*Problem description*: Hand back the entries exactly as written, minus every picture.

*Extracted records*:
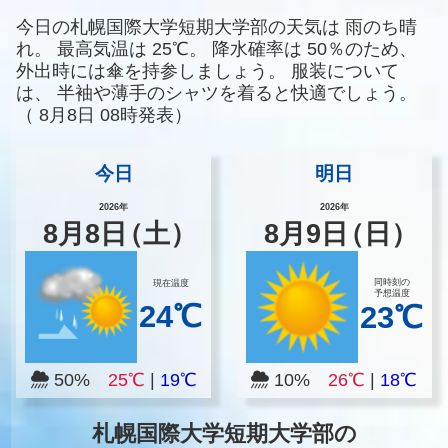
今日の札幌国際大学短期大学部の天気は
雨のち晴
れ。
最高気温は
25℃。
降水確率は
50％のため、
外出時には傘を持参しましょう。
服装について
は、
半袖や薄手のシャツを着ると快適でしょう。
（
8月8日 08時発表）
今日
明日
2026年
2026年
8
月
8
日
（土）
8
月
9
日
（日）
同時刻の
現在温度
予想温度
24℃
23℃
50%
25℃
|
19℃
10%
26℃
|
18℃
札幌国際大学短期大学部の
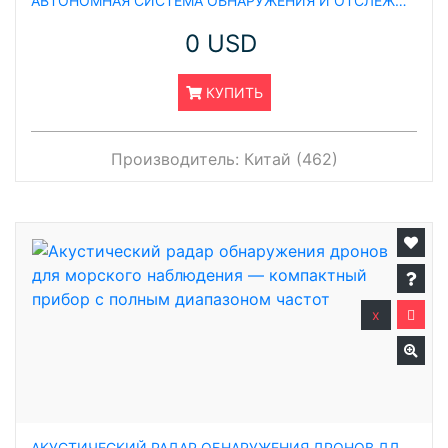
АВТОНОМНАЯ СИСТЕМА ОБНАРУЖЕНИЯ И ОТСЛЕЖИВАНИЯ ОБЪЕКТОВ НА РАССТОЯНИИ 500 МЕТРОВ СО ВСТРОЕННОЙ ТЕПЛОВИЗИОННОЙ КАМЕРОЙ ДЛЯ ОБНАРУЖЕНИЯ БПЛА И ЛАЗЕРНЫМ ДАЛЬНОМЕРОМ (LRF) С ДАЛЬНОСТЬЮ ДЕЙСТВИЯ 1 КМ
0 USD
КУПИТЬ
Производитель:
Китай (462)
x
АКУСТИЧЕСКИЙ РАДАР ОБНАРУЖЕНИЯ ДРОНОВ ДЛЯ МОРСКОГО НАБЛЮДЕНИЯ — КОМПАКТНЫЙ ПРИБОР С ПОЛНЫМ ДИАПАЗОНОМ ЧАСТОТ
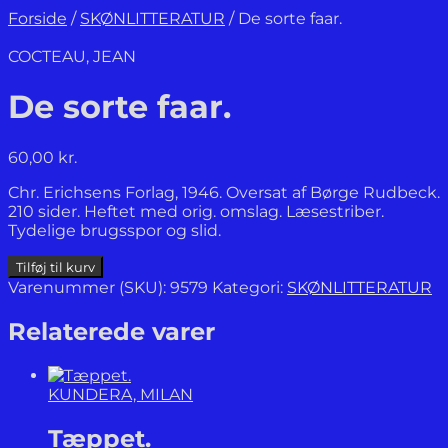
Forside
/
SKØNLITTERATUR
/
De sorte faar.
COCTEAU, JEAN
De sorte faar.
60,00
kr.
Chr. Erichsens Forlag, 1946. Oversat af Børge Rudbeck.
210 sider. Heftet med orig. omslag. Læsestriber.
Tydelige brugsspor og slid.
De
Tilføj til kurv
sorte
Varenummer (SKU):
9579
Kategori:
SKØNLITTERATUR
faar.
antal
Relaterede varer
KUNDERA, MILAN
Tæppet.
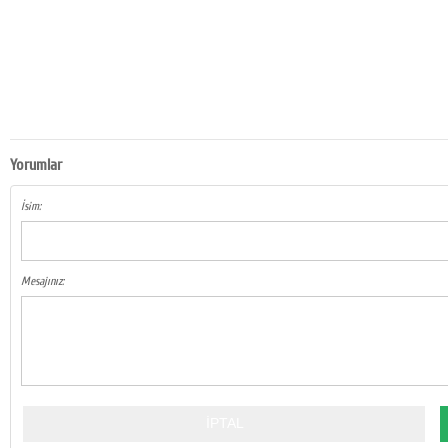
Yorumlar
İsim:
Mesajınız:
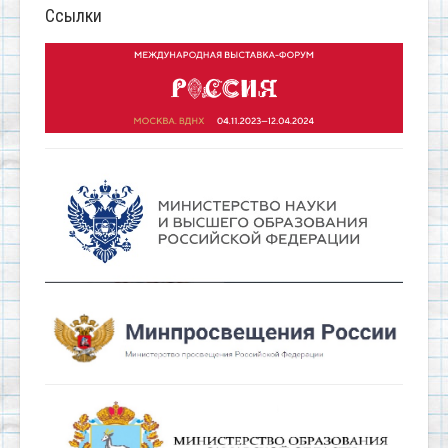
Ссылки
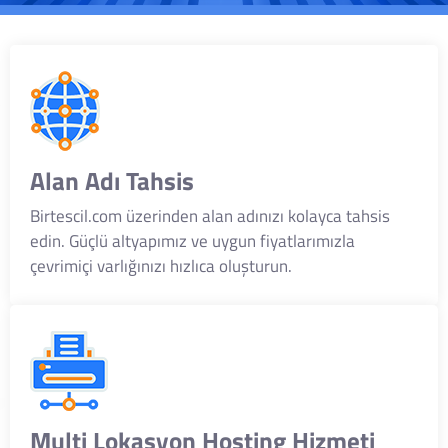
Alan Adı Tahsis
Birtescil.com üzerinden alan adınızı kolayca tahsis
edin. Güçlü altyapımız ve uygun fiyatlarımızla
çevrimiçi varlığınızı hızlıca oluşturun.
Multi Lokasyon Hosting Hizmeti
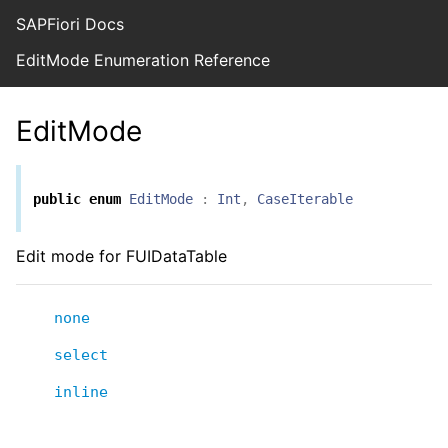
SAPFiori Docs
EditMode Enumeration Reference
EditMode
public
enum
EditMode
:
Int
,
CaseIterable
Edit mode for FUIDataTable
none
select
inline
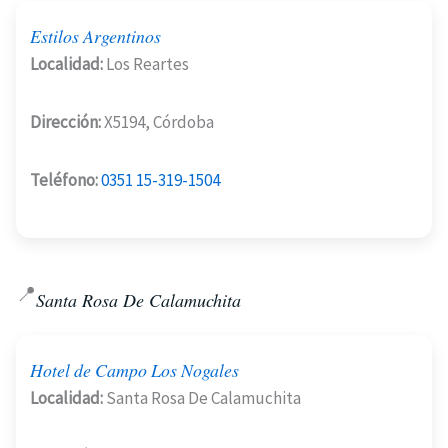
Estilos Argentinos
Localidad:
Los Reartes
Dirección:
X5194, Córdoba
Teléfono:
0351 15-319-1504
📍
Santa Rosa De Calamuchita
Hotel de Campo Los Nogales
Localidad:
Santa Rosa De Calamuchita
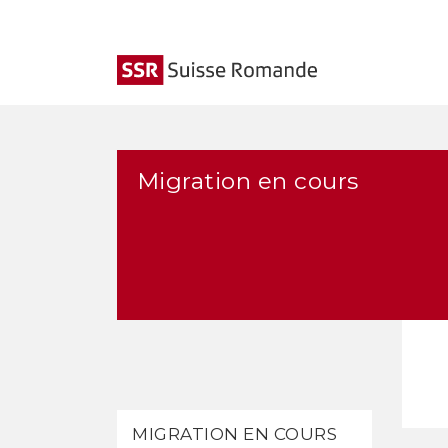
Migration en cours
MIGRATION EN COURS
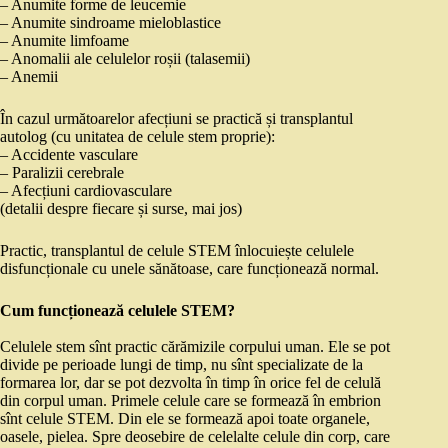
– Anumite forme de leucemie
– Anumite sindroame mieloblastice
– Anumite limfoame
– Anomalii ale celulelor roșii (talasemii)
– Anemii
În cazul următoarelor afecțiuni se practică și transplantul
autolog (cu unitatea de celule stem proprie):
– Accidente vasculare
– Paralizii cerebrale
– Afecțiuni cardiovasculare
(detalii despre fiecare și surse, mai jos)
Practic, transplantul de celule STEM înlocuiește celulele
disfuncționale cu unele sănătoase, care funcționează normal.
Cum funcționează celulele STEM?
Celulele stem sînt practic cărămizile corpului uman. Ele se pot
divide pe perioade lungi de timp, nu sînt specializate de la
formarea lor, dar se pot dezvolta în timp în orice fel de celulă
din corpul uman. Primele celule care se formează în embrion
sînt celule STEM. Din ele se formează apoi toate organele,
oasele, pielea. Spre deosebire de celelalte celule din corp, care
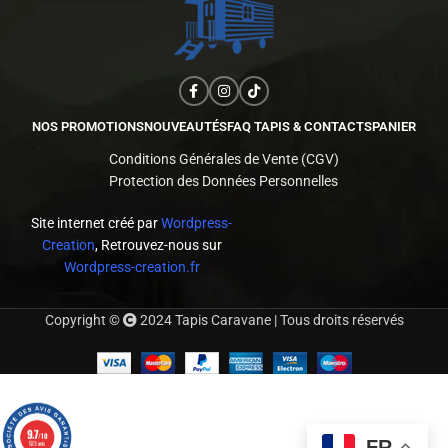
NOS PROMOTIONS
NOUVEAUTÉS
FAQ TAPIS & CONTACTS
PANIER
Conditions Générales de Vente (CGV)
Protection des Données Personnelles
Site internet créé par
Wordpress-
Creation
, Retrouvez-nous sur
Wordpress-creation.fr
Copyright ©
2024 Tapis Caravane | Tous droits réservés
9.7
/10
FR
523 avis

*Task output*:
今日の札幌国際大学短期大学部の天気は
雨のち晴
れ。
最高気温は
25℃。
降水確率は
50％のため、
外出時には傘を持参しましょう。
服装について
は、
半袖や薄手のシャツを着ると快適でしょう。
（
8月8日 08時発表）
今日
明日
2026年
2026年
8
月
8
日
（土）
8
月
9
日
（日）
同時刻の
現在温度
予想温度
24℃
23℃
50%
25℃
|
19℃
10%
26℃
|
18℃
札幌国際大学短期大学部の
АВТОНОМНАЯ СИСТЕМА ОБНАРУЖЕНИЯ И ОТСЛЕЖИВАНИЯ ОБЪЕКТОВ НА РАССТОЯНИИ 500 МЕТРОВ СО ВСТРОЕННОЙ ТЕПЛОВИЗИОННОЙ КАМЕРОЙ ДЛЯ ОБНАРУЖЕНИЯ БПЛА И ЛАЗЕРНЫМ ДАЛЬНОМЕРОМ (LRF) С ДАЛЬНОСТЬЮ ДЕЙСТВИЯ 1 КМ
0 USD
КУПИТЬ
Производитель:
Китай (462)
x
АКУСТИЧЕСКИЙ РАДАР ОБНАРУЖЕНИЯ ДРОНОВ ДЛЯ МОРСКОГО НАБЛЮДЕНИЯ — КОМПАКТНЫЙ ПРИБОР С ПОЛНЫМ ДИАПАЗОНОМ ЧАСТОТ
Forside
/
SKØNLITTERATUR
/
De sorte faar.
COCTEAU, JEAN
De sorte faar.
60,00
kr.
Chr. Erichsens Forlag, 1946. Oversat af Børge Rudbeck.
210 sider. Heftet med orig. omslag. Læsestriber.
Tydelige brugsspor og slid.
De
Tilføj til kurv
sorte
Varenummer (SKU):
9579
Kategori:
SKØNLITTERATUR
faar.
antal
Relaterede varer
KUNDERA, MILAN
Tæppet.
Yorumlar
İsim:
Mesajınız:
Ссылки
Alan Adı Tahsis
Birtescil.com üzerinden alan adınızı kolayca tahsis
edin. Güçlü altyapımız ve uygun fiyatlarımızla
çevrimiçi varlığınızı hızlıca oluşturun.
Multi Lokasyon Hosting Hizmeti
SAPFiori Docs
EditMode Enumeration Reference
EditMode
public
enum
EditMode
:
Int
,
CaseIterable
Edit mode for FUIDataTable
none
select
inline
Estilos Argentinos
Localidad:
Los Reartes
Dirección:
X5194, Córdoba
Teléfono:
0351 15-319-1504
📍
Santa Rosa De Calamuchita
Hotel de Campo Los Nogales
Localidad:
Santa Rosa De Calamuchita
Migration en cours
MIGRATION EN COURS
– Anumite forme de leucemie
– Anumite sindroame mieloblastice
– Anumite limfoame
– Anomalii ale celulelor roșii (talasemii)
– Anemii
În cazul următoarelor afecțiuni se practică și transplantul
autolog (cu unitatea de celule stem proprie):
– Accidente vasculare
– Paralizii cerebrale
– Afecțiuni cardiovasculare
(detalii despre fiecare și surse, mai jos)
Practic, transplantul de celule STEM înlocuiește celulele
disfuncționale cu unele sănătoase, care funcționează normal.
Cum funcționează celulele STEM?
Celulele stem sînt practic cărămizile corpului uman. Ele se pot
divide pe perioade lungi de timp, nu sînt specializate de la
formarea lor, dar se pot dezvolta în timp în orice fel de celulă
din corpul uman. Primele celule care se formează în embrion
sînt celule STEM. Din ele se formează apoi toate organele,
oasele, pielea. Spre deosebire de celelalte celule din corp, care
NOS PROMOTIONS
NOUVEAUTÉS
FAQ TAPIS & CONTACTS
PANIER
Conditions Générales de Vente (CGV)
Protection des Données Personnelles
Site internet créé par
Wordpress-
Creation
, Retrouvez-nous sur
Wordpress-creation.fr
Copyright ©
2024 Tapis Caravane | Tous droits réservés
9.7
/10
FR
523 avis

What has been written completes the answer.